Problem description
Please copy, exactly as they appear below, the lines from the one containing "(394, 613) none -> (697, 987) //" through the one containing "[271,633,384,646] window related".

Extracted entries
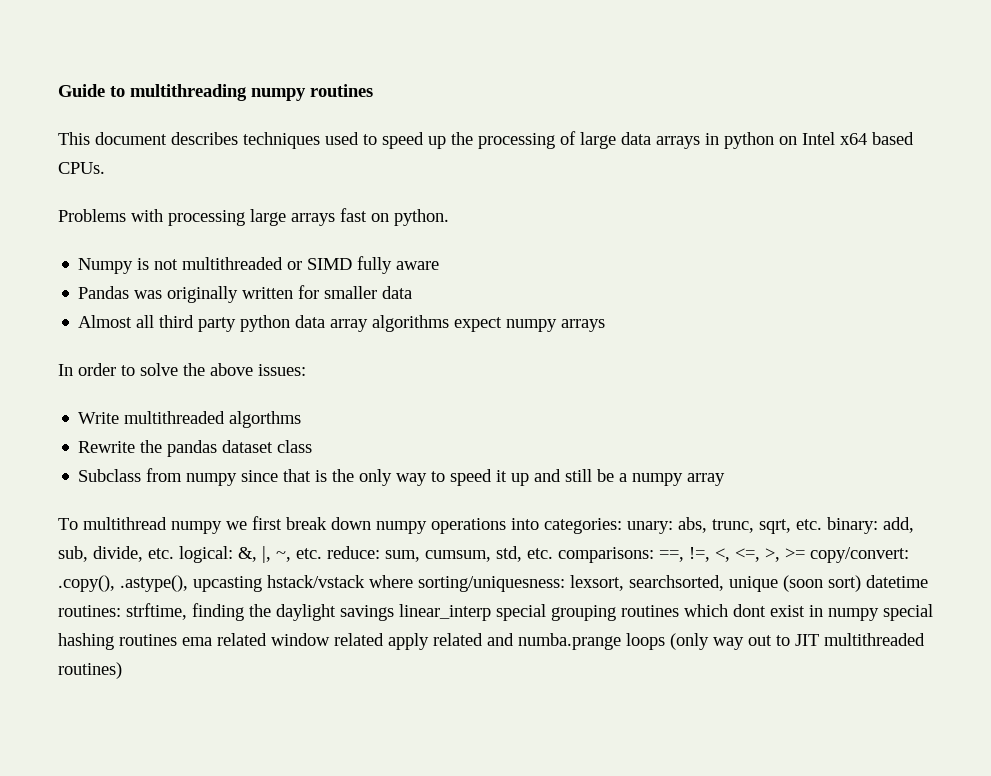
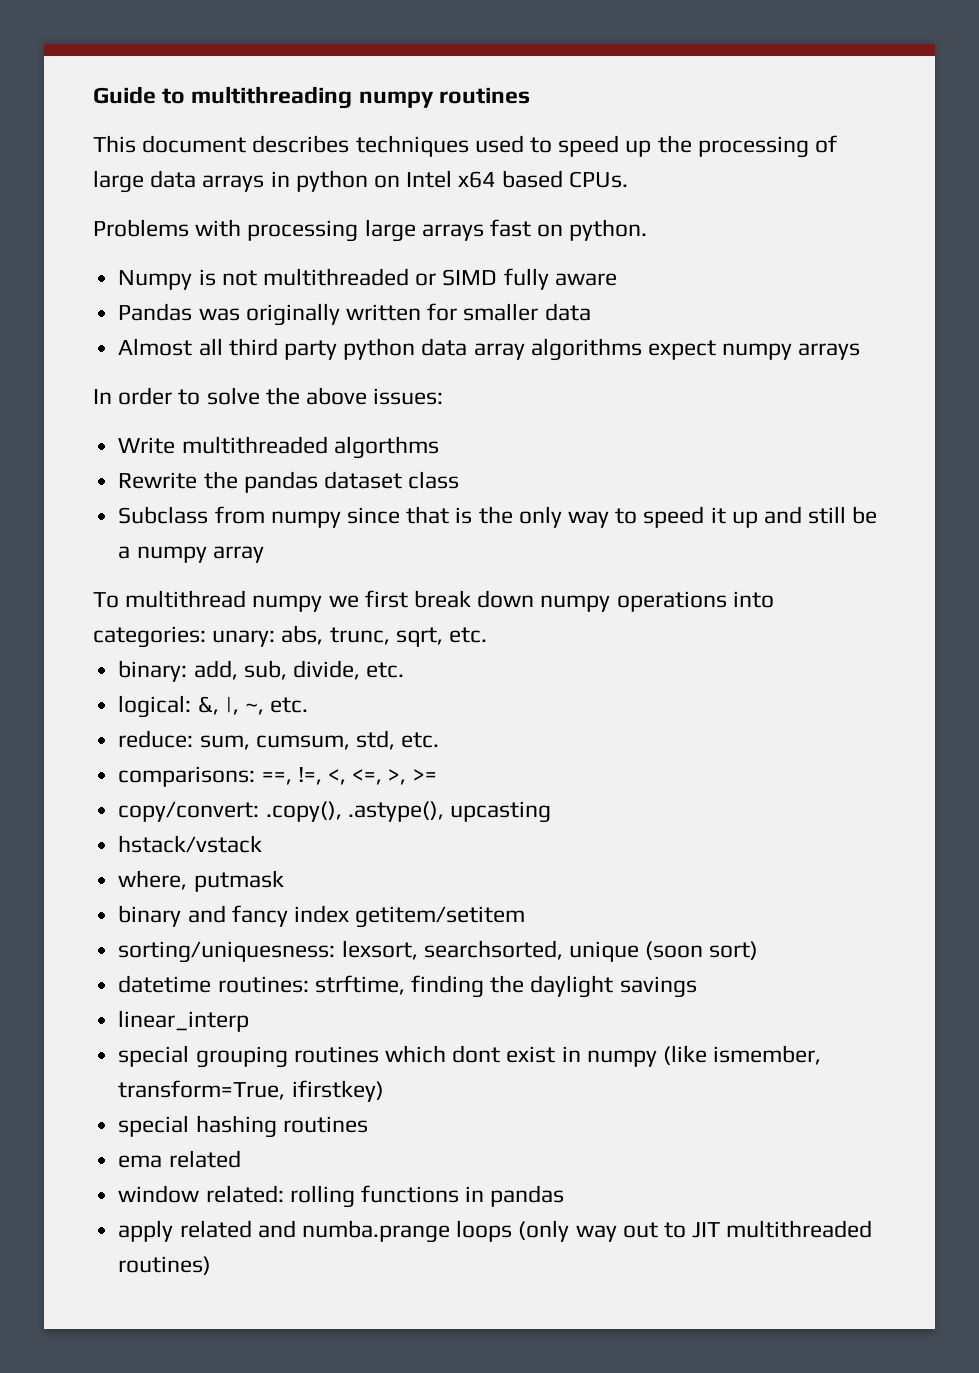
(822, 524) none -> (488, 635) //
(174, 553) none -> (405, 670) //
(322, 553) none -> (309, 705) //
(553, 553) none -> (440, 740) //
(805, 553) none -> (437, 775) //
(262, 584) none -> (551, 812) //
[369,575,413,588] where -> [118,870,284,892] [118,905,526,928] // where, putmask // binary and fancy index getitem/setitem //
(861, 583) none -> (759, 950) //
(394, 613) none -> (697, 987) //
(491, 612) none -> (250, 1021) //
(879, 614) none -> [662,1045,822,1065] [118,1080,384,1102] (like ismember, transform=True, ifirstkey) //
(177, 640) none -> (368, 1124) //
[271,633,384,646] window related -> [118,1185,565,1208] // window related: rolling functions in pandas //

* * *

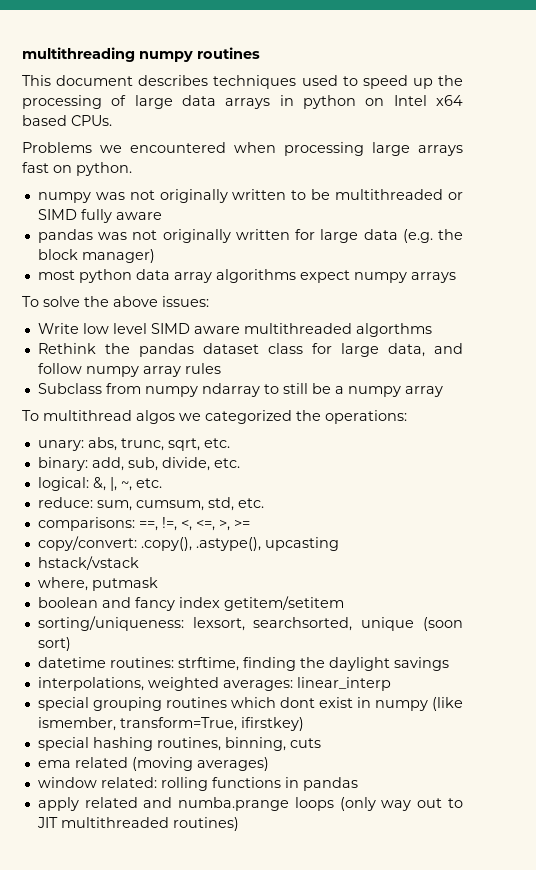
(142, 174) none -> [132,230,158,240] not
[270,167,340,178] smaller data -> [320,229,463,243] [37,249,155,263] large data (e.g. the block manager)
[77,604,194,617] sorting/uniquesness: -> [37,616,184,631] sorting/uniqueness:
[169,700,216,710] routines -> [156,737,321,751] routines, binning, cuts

Response below
(394, 613) none -> (697, 987) //
(491, 612) none -> (250, 1021) //
(879, 614) none -> [662,1045,822,1065] [118,1080,384,1102] (like ismember, transform=True, ifirstkey) //
(177, 640) none -> (368, 1124) //
[271,633,384,646] window related -> [118,1185,565,1208] // window related: rolling functions in pandas //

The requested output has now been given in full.